(Excerpts from a dataset)

++++++++++

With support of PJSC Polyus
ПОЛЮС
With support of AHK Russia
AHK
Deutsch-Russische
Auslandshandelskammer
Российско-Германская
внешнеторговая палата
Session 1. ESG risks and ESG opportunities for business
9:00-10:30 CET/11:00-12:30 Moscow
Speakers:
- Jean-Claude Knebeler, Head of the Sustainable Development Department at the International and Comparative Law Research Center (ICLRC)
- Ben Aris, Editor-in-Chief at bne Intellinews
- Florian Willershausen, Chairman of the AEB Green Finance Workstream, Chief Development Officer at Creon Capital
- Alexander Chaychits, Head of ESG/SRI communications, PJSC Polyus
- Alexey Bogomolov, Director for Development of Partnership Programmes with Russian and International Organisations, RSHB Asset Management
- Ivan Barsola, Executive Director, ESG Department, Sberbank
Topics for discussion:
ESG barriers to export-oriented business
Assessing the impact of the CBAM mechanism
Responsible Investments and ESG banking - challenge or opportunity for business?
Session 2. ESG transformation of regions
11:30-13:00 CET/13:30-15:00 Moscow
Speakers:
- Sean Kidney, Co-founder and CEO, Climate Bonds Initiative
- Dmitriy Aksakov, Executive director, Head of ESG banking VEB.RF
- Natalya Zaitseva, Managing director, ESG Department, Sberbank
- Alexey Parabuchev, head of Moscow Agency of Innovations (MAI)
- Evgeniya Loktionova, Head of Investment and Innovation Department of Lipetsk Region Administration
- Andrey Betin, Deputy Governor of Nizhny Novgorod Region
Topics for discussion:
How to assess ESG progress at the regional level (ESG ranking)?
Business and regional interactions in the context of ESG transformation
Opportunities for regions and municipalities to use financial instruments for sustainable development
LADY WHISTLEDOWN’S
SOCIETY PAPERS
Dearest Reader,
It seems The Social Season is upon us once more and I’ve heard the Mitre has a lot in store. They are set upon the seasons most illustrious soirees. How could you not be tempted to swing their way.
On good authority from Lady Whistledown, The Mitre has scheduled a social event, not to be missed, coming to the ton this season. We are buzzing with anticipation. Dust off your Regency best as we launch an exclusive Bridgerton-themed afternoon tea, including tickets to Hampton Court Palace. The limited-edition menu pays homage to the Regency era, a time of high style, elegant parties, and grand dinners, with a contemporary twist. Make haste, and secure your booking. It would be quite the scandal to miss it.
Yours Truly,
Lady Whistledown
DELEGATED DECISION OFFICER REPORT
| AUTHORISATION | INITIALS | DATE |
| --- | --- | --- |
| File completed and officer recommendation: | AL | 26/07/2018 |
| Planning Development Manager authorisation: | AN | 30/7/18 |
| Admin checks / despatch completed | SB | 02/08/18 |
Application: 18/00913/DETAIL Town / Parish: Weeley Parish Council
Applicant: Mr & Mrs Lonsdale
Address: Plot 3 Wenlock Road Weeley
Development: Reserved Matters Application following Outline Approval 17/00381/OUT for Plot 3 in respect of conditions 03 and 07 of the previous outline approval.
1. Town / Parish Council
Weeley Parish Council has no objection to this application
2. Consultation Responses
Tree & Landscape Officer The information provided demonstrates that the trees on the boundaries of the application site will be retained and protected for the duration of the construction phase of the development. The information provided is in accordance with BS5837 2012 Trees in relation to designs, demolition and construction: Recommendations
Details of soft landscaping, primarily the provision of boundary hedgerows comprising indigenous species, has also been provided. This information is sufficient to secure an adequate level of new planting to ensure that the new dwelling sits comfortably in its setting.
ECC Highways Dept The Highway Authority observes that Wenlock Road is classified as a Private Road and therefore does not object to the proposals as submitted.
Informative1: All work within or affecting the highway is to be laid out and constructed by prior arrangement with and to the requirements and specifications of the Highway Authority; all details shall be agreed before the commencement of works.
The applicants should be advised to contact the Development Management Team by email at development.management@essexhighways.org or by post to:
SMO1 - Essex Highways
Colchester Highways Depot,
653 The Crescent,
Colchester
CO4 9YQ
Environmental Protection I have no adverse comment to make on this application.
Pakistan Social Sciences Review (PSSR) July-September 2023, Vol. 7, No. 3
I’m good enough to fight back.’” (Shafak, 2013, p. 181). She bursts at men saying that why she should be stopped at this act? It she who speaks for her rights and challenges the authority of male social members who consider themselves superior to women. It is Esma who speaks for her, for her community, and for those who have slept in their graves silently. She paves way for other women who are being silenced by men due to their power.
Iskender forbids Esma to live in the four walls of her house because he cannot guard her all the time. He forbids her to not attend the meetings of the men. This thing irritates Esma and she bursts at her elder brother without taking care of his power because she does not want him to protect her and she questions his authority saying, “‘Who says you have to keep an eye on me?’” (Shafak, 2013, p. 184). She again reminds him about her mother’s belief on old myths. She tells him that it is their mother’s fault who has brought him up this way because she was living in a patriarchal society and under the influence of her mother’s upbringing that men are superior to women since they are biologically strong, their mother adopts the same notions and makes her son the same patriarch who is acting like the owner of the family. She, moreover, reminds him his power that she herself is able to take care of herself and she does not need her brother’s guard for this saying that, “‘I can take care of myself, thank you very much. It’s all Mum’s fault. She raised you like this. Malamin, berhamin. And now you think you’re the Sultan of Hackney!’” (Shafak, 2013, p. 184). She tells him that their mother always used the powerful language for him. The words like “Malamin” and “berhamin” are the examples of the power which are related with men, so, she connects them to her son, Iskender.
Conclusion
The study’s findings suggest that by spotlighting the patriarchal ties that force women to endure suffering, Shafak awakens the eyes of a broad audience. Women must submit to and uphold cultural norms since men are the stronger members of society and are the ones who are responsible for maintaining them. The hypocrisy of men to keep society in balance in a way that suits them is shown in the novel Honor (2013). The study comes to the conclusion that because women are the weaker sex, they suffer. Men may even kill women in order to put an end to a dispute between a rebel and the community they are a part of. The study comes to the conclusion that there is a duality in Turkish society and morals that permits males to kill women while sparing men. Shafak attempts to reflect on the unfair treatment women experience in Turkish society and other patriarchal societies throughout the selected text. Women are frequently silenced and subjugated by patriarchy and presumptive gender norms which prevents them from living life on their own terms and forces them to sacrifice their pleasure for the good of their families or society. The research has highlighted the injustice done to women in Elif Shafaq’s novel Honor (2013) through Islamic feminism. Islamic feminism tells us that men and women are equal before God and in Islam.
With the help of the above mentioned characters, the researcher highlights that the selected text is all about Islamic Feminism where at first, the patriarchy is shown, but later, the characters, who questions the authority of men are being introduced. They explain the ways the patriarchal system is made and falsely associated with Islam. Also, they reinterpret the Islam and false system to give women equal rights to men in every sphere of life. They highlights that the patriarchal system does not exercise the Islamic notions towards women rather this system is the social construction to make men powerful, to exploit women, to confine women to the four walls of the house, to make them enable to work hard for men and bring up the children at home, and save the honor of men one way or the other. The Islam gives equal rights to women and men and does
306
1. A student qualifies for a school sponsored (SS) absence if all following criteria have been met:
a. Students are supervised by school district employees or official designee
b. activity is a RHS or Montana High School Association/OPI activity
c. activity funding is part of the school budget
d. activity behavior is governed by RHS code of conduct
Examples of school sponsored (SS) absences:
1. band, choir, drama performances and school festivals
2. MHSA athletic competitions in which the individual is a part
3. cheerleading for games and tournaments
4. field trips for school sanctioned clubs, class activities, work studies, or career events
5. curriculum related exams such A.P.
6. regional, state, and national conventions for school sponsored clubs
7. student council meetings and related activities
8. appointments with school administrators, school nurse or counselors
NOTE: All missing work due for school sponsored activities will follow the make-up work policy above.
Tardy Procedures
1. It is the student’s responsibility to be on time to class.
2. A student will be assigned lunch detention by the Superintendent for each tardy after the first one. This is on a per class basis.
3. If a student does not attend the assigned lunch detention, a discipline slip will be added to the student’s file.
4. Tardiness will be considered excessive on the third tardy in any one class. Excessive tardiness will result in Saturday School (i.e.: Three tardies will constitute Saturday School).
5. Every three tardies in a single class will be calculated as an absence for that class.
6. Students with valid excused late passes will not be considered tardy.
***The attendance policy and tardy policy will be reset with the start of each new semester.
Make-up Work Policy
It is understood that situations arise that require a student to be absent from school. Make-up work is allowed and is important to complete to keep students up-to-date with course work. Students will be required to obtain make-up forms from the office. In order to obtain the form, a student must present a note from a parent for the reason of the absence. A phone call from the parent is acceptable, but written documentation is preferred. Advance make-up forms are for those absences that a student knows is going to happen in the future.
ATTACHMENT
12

++++++++++

## [Task]
Starting at the line that holds "It is understood", set down each line exactly through the last line of the records above, and no others.

## [Written response]
It is understood that situations arise that require a student to be absent from school. Make-up work is allowed and is important to complete to keep students up-to-date with course work. Students will be required to obtain make-up forms from the office. In order to obtain the form, a student must present a note from a parent for the reason of the absence. A phone call from the parent is acceptable, but written documentation is preferred. Advance make-up forms are for those absences that a student knows is going to happen in the future.
ATTACHMENT
12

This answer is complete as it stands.